佐和山城は慶長五年(一六〇〇)九月十八日、関ヶ原合戦の三日後に徳川の大軍に攻められ落城している。
このとき、山上にあった天守閣には火がかけられ、その焼ける火は大津あたりまで見えたというから、かなり激しく燃えたのであろう。
私もかつて本丸の直下で、火災によって焼けたと思われる瓦の破片を拾ったことがある。

この佐和山の地に次の領主として井伊直政が入ってきたのは関ヶ原合戦の翌年慶長六年(一六〇一)のことであった。
 徳川四天王、家康の重臣中の重臣ともいうべき井伊直政が家康の命を受け佐和山に入ってきたのは、この地が極めて重要な地であることを何より示している。
 家康はこの佐和山、後の彦根の地を九州や中国地方にいる旧豊臣系大名、さらには大坂にいる豊臣秀頼などに睨みをきかせ、さらには京都の朝廷を監視する重要の地であると位置付け、そこに重臣の井伊直政を配したのである。
 だが、佐和山城は関ヶ原で徳川家康に立ち向かった西軍の事実上の首謀者である石田三成が築いた豪華絢爛な城であった。
 「なんと立派で美しい城よ。

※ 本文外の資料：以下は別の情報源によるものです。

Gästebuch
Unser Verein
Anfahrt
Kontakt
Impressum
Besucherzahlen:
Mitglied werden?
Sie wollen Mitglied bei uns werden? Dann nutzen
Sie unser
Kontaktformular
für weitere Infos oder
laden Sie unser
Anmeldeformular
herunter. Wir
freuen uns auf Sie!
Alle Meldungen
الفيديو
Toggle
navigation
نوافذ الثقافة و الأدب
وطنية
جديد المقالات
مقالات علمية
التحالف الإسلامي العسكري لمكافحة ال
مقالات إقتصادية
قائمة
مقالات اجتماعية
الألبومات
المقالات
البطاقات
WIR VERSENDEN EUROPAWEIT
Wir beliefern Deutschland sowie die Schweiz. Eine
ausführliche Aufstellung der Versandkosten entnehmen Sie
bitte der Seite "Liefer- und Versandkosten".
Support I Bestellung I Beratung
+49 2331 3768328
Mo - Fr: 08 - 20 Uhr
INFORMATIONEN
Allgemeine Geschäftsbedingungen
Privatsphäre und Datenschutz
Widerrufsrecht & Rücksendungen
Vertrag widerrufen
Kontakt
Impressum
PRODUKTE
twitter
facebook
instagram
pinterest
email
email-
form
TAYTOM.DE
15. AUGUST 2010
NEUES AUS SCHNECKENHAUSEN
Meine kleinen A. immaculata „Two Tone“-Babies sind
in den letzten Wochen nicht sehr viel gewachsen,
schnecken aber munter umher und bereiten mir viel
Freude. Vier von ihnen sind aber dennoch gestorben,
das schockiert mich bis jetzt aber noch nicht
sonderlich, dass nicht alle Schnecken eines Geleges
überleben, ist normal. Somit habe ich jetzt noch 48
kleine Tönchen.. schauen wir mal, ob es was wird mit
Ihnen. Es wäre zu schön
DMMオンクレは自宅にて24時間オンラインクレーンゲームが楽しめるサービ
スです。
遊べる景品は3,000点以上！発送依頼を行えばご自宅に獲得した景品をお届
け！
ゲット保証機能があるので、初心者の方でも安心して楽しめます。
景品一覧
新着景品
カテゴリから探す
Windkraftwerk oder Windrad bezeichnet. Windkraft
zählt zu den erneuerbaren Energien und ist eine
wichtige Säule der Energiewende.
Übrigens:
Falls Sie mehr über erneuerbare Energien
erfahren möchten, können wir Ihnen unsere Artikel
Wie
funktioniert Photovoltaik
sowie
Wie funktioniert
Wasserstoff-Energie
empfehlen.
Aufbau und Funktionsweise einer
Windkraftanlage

さすがは太閤様の側近第一の石田様のお城じゃ。」
 領民たちは、美しい佐和山城を日々見上げることで、豊臣政権の偉大さを粛々と感じていたことであろう。
 佐和山の山頂を中心に周囲を取り巻く高い石垣、さらには山頂にそびえる五重の天守閣と櫓、塀、門、それらは山下からみると実際以上に高く、美しく、また険しく見えたに違いない。
 しかも、山麓は内湖に囲まれ、そこに浮かぶ島には曲がりくねった橋がかかっていた。
 まさに、城は湖から浮き出たような宮殿のようで、その景観は例え様がないほど美しかったことであろう。